Work instructions> Rewrite all of the following records, swapping every "locality" for "location" and leaving everything else unchanged.

Supplied records>

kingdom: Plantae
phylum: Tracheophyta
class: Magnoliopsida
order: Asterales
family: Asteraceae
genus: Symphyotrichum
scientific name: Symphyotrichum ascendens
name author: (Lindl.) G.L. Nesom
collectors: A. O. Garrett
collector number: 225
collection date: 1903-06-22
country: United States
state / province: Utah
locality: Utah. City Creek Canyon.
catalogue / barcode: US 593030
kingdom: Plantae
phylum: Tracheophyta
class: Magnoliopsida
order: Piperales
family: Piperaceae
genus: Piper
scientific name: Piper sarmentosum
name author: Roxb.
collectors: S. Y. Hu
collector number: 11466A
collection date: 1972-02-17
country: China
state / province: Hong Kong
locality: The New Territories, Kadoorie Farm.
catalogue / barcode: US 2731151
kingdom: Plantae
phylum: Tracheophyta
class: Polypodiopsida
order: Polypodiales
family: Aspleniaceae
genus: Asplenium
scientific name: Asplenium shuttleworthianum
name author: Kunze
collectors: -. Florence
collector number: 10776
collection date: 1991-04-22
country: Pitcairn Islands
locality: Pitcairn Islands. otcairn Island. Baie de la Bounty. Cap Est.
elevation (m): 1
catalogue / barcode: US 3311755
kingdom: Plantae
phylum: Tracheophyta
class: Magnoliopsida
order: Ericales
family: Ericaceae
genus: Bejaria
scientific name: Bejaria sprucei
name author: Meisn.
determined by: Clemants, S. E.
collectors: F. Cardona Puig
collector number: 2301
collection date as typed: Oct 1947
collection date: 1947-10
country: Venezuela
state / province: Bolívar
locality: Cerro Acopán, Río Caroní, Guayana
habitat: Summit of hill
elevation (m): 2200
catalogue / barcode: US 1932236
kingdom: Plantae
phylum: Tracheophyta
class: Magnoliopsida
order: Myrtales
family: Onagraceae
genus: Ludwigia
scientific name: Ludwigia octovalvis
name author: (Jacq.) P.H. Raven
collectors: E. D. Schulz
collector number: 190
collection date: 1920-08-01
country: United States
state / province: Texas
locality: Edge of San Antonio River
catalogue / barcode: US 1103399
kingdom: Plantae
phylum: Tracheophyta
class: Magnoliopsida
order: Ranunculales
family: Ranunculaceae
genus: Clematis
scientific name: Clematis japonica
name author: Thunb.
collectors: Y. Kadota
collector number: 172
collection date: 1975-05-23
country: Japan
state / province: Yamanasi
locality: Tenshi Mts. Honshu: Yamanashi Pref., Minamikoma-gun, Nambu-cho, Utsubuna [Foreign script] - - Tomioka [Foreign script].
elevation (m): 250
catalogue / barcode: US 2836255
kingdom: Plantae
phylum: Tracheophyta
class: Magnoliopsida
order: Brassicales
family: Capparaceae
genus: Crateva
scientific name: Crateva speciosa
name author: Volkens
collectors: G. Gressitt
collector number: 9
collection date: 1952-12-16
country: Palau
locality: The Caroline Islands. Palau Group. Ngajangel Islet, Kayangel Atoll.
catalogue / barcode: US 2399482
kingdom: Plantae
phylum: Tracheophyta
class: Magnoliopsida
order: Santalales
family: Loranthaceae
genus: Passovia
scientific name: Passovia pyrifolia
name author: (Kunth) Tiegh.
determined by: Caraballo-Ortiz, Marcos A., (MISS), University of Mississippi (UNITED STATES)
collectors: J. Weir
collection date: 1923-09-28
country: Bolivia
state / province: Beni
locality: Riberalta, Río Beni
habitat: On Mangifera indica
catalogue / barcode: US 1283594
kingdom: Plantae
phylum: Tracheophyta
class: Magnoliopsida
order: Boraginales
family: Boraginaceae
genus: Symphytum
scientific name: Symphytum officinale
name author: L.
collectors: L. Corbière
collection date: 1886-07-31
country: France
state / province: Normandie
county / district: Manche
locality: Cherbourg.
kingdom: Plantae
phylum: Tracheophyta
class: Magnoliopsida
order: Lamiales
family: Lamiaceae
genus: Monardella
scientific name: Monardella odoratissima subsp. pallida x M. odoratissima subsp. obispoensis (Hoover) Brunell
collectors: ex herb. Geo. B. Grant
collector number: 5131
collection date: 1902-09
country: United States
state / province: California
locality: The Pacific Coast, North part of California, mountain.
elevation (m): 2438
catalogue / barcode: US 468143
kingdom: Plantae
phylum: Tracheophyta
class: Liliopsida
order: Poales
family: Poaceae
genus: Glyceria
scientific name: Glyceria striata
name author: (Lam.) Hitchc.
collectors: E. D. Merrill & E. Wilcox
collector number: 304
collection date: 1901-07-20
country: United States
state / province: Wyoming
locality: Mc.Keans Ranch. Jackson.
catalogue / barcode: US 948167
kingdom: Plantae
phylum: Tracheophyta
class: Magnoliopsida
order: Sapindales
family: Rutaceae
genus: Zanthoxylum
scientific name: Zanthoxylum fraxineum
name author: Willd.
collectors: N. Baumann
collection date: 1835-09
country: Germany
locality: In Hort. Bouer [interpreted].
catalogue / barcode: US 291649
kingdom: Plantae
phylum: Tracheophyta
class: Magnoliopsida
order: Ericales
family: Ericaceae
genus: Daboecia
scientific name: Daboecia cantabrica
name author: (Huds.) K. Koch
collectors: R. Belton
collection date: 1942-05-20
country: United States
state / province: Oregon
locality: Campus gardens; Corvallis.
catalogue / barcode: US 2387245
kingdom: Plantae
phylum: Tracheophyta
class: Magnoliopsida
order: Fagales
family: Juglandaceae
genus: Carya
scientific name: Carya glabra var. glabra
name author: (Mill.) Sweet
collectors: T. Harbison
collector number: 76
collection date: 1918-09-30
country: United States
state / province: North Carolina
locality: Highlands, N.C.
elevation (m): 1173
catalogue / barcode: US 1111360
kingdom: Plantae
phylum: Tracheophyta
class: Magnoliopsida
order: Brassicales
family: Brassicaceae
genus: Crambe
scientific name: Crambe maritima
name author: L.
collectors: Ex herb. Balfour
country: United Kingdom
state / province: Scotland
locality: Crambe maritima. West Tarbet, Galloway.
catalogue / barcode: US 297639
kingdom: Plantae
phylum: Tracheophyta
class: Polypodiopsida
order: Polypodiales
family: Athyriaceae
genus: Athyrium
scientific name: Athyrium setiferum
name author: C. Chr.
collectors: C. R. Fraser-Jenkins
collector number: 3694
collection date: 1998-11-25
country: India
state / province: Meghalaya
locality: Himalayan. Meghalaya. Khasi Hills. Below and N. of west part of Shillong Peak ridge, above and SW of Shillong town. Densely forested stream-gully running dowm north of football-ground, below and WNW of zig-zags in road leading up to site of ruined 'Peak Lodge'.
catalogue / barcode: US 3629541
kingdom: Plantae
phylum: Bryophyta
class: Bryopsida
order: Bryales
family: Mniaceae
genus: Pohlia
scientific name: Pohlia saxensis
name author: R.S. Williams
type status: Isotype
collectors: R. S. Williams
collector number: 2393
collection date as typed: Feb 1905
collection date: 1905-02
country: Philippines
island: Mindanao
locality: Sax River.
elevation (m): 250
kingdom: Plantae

Full solution>
kingdom: Plantae
phylum: Tracheophyta
class: Magnoliopsida
order: Asterales
family: Asteraceae
genus: Symphyotrichum
scientific name: Symphyotrichum ascendens
name author: (Lindl.) G.L. Nesom
collectors: A. O. Garrett
collector number: 225
collection date: 1903-06-22
country: United States
state / province: Utah
location: Utah. City Creek Canyon.
catalogue / barcode: US 593030
kingdom: Plantae
phylum: Tracheophyta
class: Magnoliopsida
order: Piperales
family: Piperaceae
genus: Piper
scientific name: Piper sarmentosum
name author: Roxb.
collectors: S. Y. Hu
collector number: 11466A
collection date: 1972-02-17
country: China
state / province: Hong Kong
location: The New Territories, Kadoorie Farm.
catalogue / barcode: US 2731151
kingdom: Plantae
phylum: Tracheophyta
class: Polypodiopsida
order: Polypodiales
family: Aspleniaceae
genus: Asplenium
scientific name: Asplenium shuttleworthianum
name author: Kunze
collectors: -. Florence
collector number: 10776
collection date: 1991-04-22
country: Pitcairn Islands
location: Pitcairn Islands. otcairn Island. Baie de la Bounty. Cap Est.
elevation (m): 1
catalogue / barcode: US 3311755
kingdom: Plantae
phylum: Tracheophyta
class: Magnoliopsida
order: Ericales
family: Ericaceae
genus: Bejaria
scientific name: Bejaria sprucei
name author: Meisn.
determined by: Clemants, S. E.
collectors: F. Cardona Puig
collector number: 2301
collection date as typed: Oct 1947
collection date: 1947-10
country: Venezuela
state / province: Bolívar
location: Cerro Acopán, Río Caroní, Guayana
habitat: Summit of hill
elevation (m): 2200
catalogue / barcode: US 1932236
kingdom: Plantae
phylum: Tracheophyta
class: Magnoliopsida
order: Myrtales
family: Onagraceae
genus: Ludwigia
scientific name: Ludwigia octovalvis
name author: (Jacq.) P.H. Raven
collectors: E. D. Schulz
collector number: 190
collection date: 1920-08-01
country: United States
state / province: Texas
location: Edge of San Antonio River
catalogue / barcode: US 1103399
kingdom: Plantae
phylum: Tracheophyta
class: Magnoliopsida
order: Ranunculales
family: Ranunculaceae
genus: Clematis
scientific name: Clematis japonica
name author: Thunb.
collectors: Y. Kadota
collector number: 172
collection date: 1975-05-23
country: Japan
state / province: Yamanasi
location: Tenshi Mts. Honshu: Yamanashi Pref., Minamikoma-gun, Nambu-cho, Utsubuna [Foreign script] - - Tomioka [Foreign script].
elevation (m): 250
catalogue / barcode: US 2836255
kingdom: Plantae
phylum: Tracheophyta
class: Magnoliopsida
order: Brassicales
family: Capparaceae
genus: Crateva
scientific name: Crateva speciosa
name author: Volkens
collectors: G. Gressitt
collector number: 9
collection date: 1952-12-16
country: Palau
location: The Caroline Islands. Palau Group. Ngajangel Islet, Kayangel Atoll.
catalogue / barcode: US 2399482
kingdom: Plantae
phylum: Tracheophyta
class: Magnoliopsida
order: Santalales
family: Loranthaceae
genus: Passovia
scientific name: Passovia pyrifolia
name author: (Kunth) Tiegh.
determined by: Caraballo-Ortiz, Marcos A., (MISS), University of Mississippi (UNITED STATES)
collectors: J. Weir
collection date: 1923-09-28
country: Bolivia
state / province: Beni
location: Riberalta, Río Beni
habitat: On Mangifera indica
catalogue / barcode: US 1283594
kingdom: Plantae
phylum: Tracheophyta
class: Magnoliopsida
order: Boraginales
family: Boraginaceae
genus: Symphytum
scientific name: Symphytum officinale
name author: L.
collectors: L. Corbière
collection date: 1886-07-31
country: France
state / province: Normandie
county / district: Manche
location: Cherbourg.
kingdom: Plantae
phylum: Tracheophyta
class: Magnoliopsida
order: Lamiales
family: Lamiaceae
genus: Monardella
scientific name: Monardella odoratissima subsp. pallida x M. odoratissima subsp. obispoensis (Hoover) Brunell
collectors: ex herb. Geo. B. Grant
collector number: 5131
collection date: 1902-09
country: United States
state / province: California
location: The Pacific Coast, North part of California, mountain.
elevation (m): 2438
catalogue / barcode: US 468143
kingdom: Plantae
phylum: Tracheophyta
class: Liliopsida
order: Poales
family: Poaceae
genus: Glyceria
scientific name: Glyceria striata
name author: (Lam.) Hitchc.
collectors: E. D. Merrill & E. Wilcox
collector number: 304
collection date: 1901-07-20
country: United States
state / province: Wyoming
location: Mc.Keans Ranch. Jackson.
catalogue / barcode: US 948167
kingdom: Plantae
phylum: Tracheophyta
class: Magnoliopsida
order: Sapindales
family: Rutaceae
genus: Zanthoxylum
scientific name: Zanthoxylum fraxineum
name author: Willd.
collectors: N. Baumann
collection date: 1835-09
country: Germany
location: In Hort. Bouer [interpreted].
catalogue / barcode: US 291649
kingdom: Plantae
phylum: Tracheophyta
class: Magnoliopsida
order: Ericales
family: Ericaceae
genus: Daboecia
scientific name: Daboecia cantabrica
name author: (Huds.) K. Koch
collectors: R. Belton
collection date: 1942-05-20
country: United States
state / province: Oregon
location: Campus gardens; Corvallis.
catalogue / barcode: US 2387245
kingdom: Plantae
phylum: Tracheophyta
class: Magnoliopsida
order: Fagales
family: Juglandaceae
genus: Carya
scientific name: Carya glabra var. glabra
name author: (Mill.) Sweet
collectors: T. Harbison
collector number: 76
collection date: 1918-09-30
country: United States
state / province: North Carolina
location: Highlands, N.C.
elevation (m): 1173
catalogue / barcode: US 1111360
kingdom: Plantae
phylum: Tracheophyta
class: Magnoliopsida
order: Brassicales
family: Brassicaceae
genus: Crambe
scientific name: Crambe maritima
name author: L.
collectors: Ex herb. Balfour
country: United Kingdom
state / province: Scotland
location: Crambe maritima. West Tarbet, Galloway.
catalogue / barcode: US 297639
kingdom: Plantae
phylum: Tracheophyta
class: Polypodiopsida
order: Polypodiales
family: Athyriaceae
genus: Athyrium
scientific name: Athyrium setiferum
name author: C. Chr.
collectors: C. R. Fraser-Jenkins
collector number: 3694
collection date: 1998-11-25
country: India
state / province: Meghalaya
location: Himalayan. Meghalaya. Khasi Hills. Below and N. of west part of Shillong Peak ridge, above and SW of Shillong town. Densely forested stream-gully running dowm north of football-ground, below and WNW of zig-zags in road leading up to site of ruined 'Peak Lodge'.
catalogue / barcode: US 3629541
kingdom: Plantae
phylum: Bryophyta
class: Bryopsida
order: Bryales
family: Mniaceae
genus: Pohlia
scientific name: Pohlia saxensis
name author: R.S. Williams
type status: Isotype
collectors: R. S. Williams
collector number: 2393
collection date as typed: Feb 1905
collection date: 1905-02
country: Philippines
island: Mindanao
location: Sax River.
elevation (m): 250
kingdom: Plantae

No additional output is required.